Assignment
Check each line of the material, and show the ones that include the word "flex".

>>

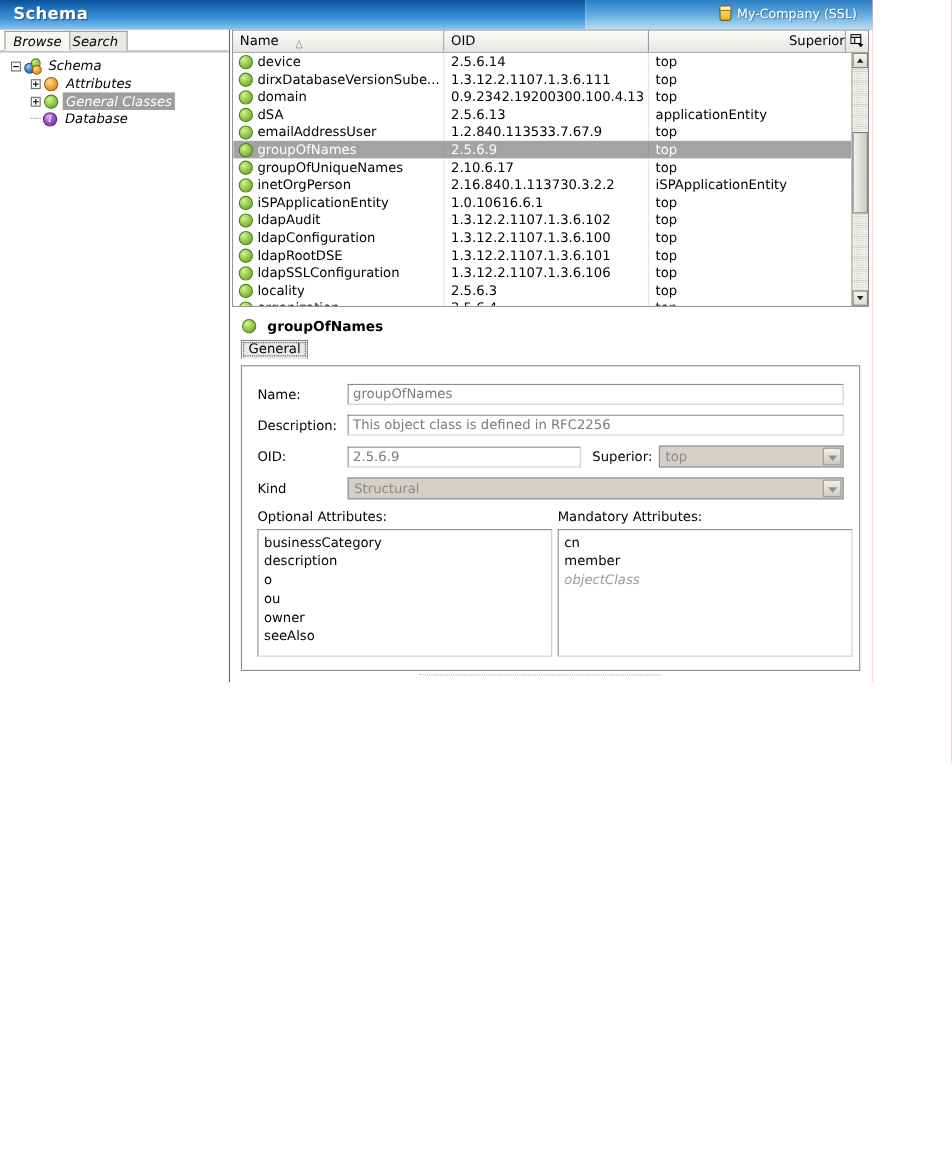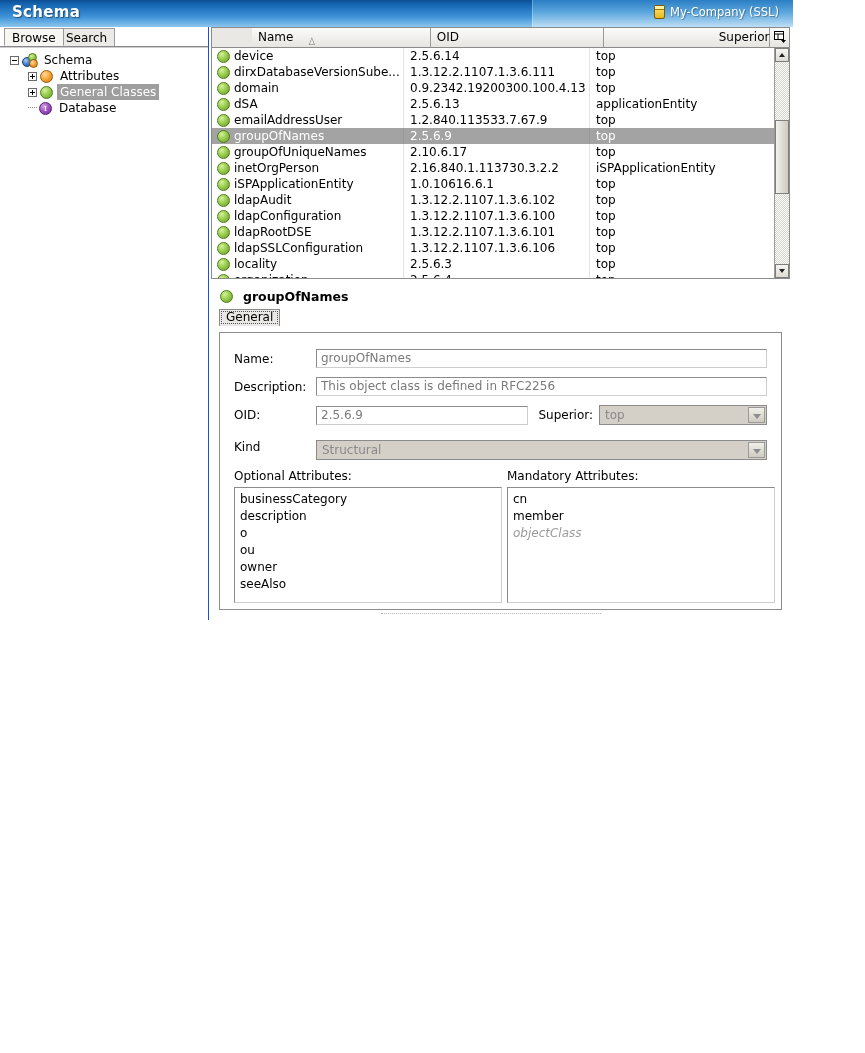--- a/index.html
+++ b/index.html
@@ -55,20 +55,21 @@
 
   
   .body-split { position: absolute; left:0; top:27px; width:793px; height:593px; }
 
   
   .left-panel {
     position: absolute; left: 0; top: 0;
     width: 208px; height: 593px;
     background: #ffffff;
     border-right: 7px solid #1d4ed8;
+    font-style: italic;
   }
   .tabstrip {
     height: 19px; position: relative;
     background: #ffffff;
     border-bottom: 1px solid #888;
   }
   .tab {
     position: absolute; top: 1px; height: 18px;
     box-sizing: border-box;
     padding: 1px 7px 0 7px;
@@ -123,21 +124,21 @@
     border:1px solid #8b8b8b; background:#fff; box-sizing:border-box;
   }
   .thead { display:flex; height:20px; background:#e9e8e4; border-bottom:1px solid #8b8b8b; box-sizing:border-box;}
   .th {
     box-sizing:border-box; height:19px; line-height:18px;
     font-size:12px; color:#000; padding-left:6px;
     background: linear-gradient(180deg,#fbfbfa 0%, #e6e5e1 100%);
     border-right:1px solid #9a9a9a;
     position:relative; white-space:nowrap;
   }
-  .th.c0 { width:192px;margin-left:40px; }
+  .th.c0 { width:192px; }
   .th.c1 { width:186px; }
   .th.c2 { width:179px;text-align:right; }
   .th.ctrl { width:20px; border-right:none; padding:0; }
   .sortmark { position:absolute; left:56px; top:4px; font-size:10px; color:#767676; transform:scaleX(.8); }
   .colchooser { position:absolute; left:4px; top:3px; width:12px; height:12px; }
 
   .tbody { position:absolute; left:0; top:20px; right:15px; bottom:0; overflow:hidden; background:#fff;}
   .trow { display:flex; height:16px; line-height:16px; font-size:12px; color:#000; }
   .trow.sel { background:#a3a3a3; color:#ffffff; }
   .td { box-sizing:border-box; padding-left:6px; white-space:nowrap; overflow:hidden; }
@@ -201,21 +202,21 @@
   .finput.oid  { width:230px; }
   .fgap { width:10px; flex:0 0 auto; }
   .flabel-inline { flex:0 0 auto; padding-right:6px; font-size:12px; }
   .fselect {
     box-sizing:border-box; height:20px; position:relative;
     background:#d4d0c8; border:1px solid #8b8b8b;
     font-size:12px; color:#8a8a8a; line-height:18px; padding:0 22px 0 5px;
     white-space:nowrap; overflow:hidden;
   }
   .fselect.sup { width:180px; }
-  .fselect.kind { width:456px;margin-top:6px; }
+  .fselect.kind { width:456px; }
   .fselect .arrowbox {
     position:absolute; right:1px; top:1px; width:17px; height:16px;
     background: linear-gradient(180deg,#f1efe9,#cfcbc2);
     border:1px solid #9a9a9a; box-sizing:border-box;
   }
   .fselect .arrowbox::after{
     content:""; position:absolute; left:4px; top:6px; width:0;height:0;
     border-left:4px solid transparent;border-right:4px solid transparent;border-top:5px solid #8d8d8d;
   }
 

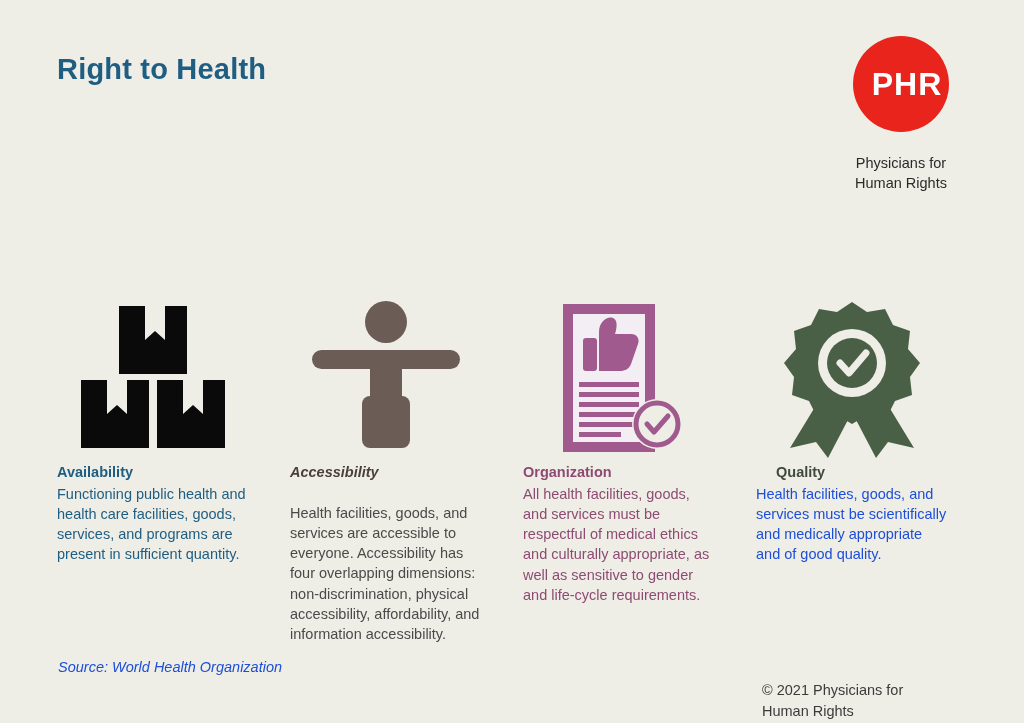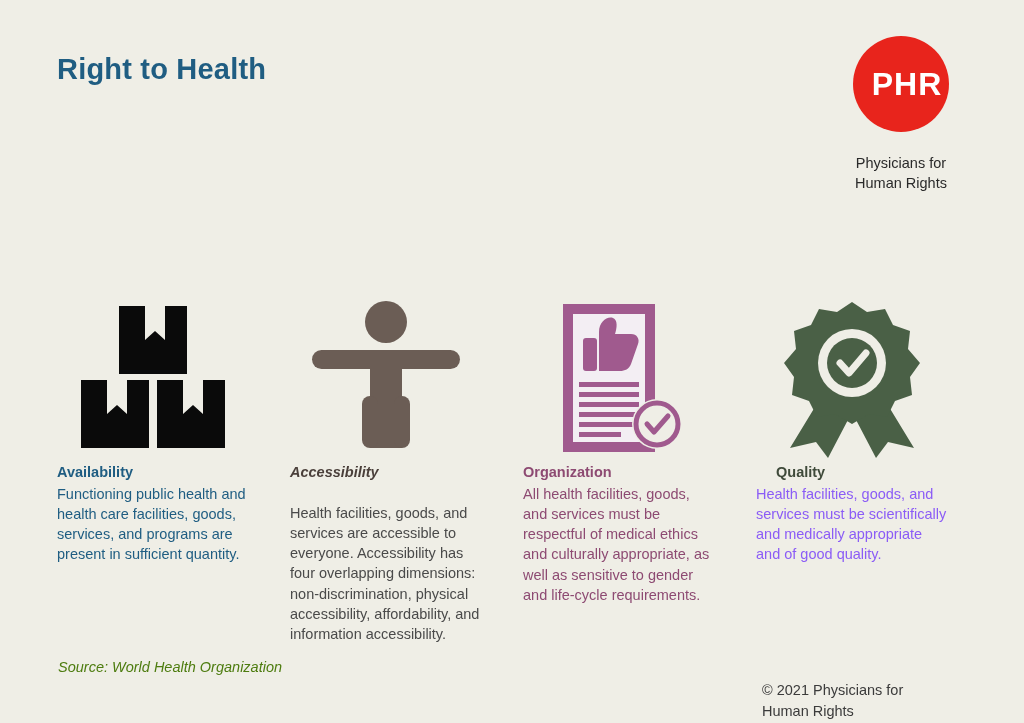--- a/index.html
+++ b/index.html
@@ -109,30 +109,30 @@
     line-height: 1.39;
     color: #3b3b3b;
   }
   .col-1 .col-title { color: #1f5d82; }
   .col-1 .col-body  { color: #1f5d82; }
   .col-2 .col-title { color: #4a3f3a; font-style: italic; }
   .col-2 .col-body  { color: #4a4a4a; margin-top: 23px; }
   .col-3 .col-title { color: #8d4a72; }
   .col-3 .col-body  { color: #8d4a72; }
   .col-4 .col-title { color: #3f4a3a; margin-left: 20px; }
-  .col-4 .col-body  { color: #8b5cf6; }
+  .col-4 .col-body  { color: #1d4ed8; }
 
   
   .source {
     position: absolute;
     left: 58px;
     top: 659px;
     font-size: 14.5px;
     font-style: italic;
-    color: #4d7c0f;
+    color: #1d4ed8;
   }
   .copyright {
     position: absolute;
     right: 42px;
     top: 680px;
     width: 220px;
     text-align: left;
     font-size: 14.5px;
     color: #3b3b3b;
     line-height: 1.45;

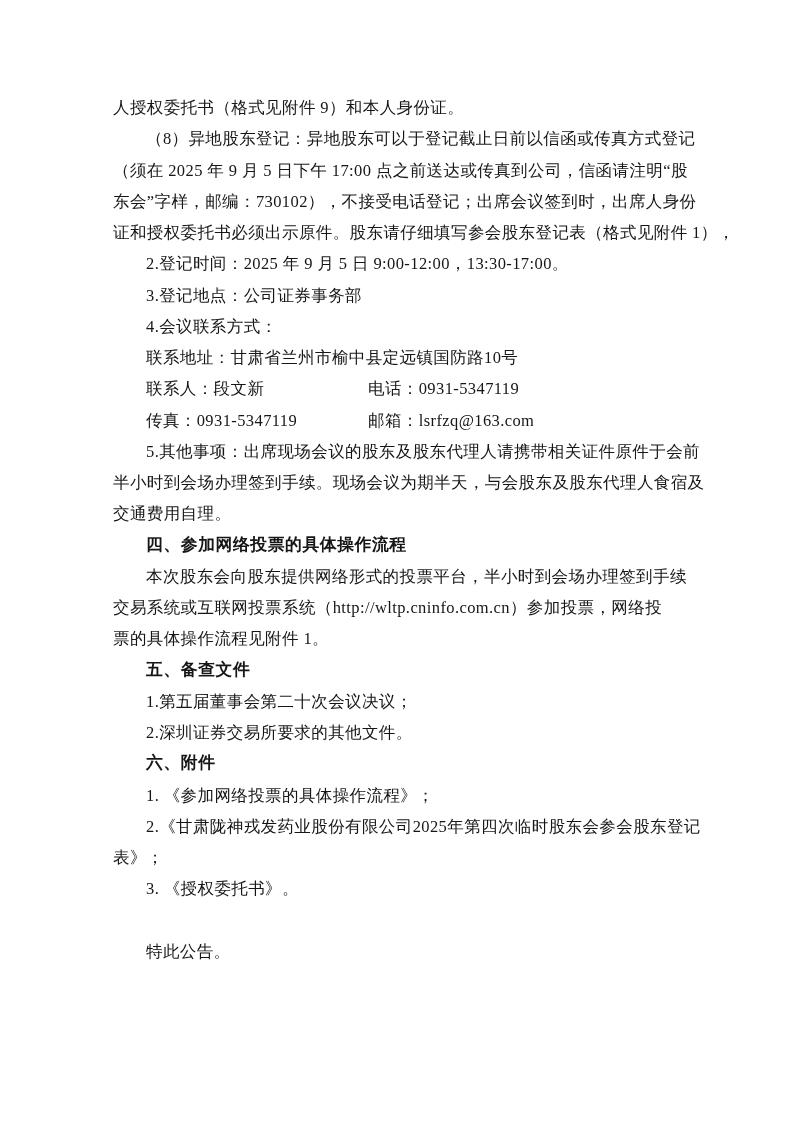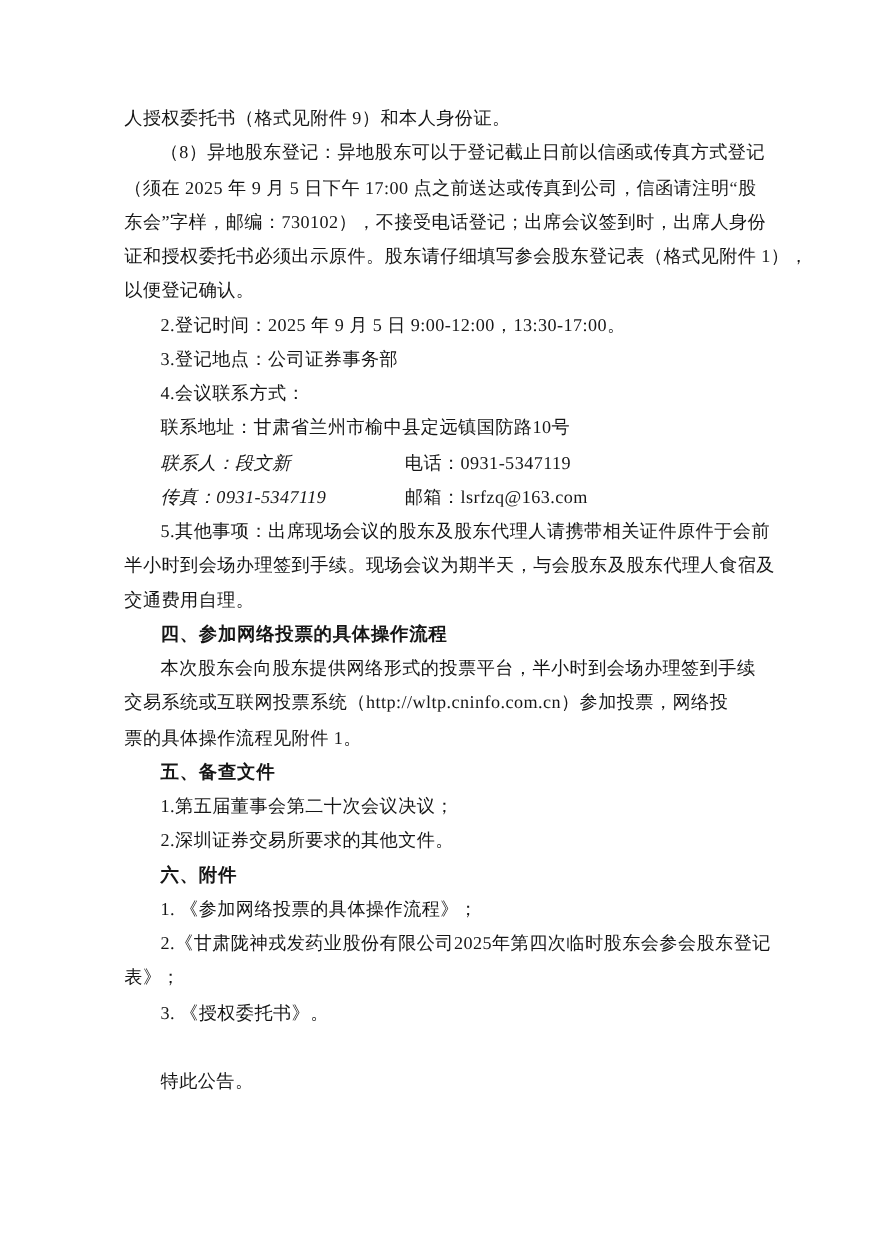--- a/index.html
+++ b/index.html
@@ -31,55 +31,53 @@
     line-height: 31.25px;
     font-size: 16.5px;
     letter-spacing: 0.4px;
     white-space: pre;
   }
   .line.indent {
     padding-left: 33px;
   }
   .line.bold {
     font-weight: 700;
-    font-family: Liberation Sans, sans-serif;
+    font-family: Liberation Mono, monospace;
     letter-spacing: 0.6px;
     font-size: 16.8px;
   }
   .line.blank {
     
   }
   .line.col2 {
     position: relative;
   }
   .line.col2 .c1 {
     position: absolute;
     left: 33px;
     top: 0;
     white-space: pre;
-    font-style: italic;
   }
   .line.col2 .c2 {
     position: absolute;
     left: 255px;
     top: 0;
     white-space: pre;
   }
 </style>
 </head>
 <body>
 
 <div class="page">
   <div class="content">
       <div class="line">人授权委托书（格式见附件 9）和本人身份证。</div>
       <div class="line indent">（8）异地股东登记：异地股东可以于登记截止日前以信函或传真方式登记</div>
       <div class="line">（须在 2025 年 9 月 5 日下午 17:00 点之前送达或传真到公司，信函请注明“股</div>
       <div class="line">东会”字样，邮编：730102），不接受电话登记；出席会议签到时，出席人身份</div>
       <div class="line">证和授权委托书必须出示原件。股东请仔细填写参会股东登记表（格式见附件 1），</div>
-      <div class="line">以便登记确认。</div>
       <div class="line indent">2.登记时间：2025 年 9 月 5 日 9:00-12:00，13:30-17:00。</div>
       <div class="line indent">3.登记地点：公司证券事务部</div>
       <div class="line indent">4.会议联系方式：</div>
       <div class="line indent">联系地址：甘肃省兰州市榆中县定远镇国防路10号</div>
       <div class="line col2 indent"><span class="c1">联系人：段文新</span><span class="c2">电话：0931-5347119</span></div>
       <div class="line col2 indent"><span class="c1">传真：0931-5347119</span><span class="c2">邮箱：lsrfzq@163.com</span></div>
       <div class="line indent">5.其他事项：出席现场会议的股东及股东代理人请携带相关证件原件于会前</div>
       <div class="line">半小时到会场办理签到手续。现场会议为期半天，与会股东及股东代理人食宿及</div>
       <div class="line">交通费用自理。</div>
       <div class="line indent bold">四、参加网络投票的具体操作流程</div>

<<

Task answer
   .thead { display:flex; height:20px; background:#e9e8e4; border-bottom:1px solid #8b8b8b; box-sizing:border-box;}
   .trow { display:flex; height:16px; line-height:16px; font-size:12px; color:#000; }
   .fgap { width:10px; flex:0 0 auto; }
   .flabel-inline { flex:0 0 auto; padding-right:6px; font-size:12px; }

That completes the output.